Nate at 538 has a great post that compares how Obama is doing among various demographic groups versus John Kerry in 2004. He points out that the one group where Obama is doing worse than Kerry is among self-identified Democrats:

Oh, and what is the one group where Obama fails to outperform Kerry? Democrats — although part of that may simply be that the undecideds aren’t allocated in a pre-election poll whereas they have (necessarily) made up their minds by the time they take an exit poll. Kerry won Democrats 89-11; Obama presently leads by an average of 80-11 over the last three weeks of the Gallup poll.

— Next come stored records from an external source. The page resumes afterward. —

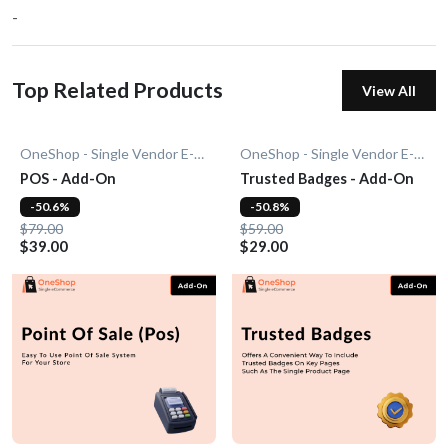
-
Top Related Products
View All
OneShop - Single Vendor E-Commerce
OneShop - Single Vendor E-Commerce
POS - Add-On
Trusted Badges - Add-On
-50.6%
-50.8%
$79.00
$59.00
$39.00
$29.00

I take his point about undecideds and would also add that there seems to be some difference in how Gallup (the source of the Obama data) and the 2004 exit polls (the source of the Kerry data) assign independent leaners. Nonetheless, given the near unanimous support for Obama among blacks, who are nearly unanimous in their identification with the Democratic party, these numbers suggest that Obama may be running significantly behind Kerry among white Democrats. Per Nate, I averaged the last three weeks of Gallup data and it shows that Obama is running 60 points ahead (75-15) among white Democrats.

To compare this to Kerry’s performance, I ran the numbers in the 2004 exit poll dataset (copies available from the Roper Center). This shows that Kerry won white Democrats in 2004 by a margin of 74 points (87-13).

Much of this 14 point gap between Obama and Kerry could be the result of undecideds. If the 10 percent of undecided Democrats eventually support Obama, his numbers will look pretty much like Kerry’s. On the other hand, if you look at the Gallup numbers, only about 5 percent of Republicans are undecided at this point. My suspicion is that a chunk (5-10 percent) of white Democrats is cool to Obama and are declaring themselves undecided at this point. Whether they are genuinely undecided or are only saying so as a reflection of the Bradley effect, remains to be seen.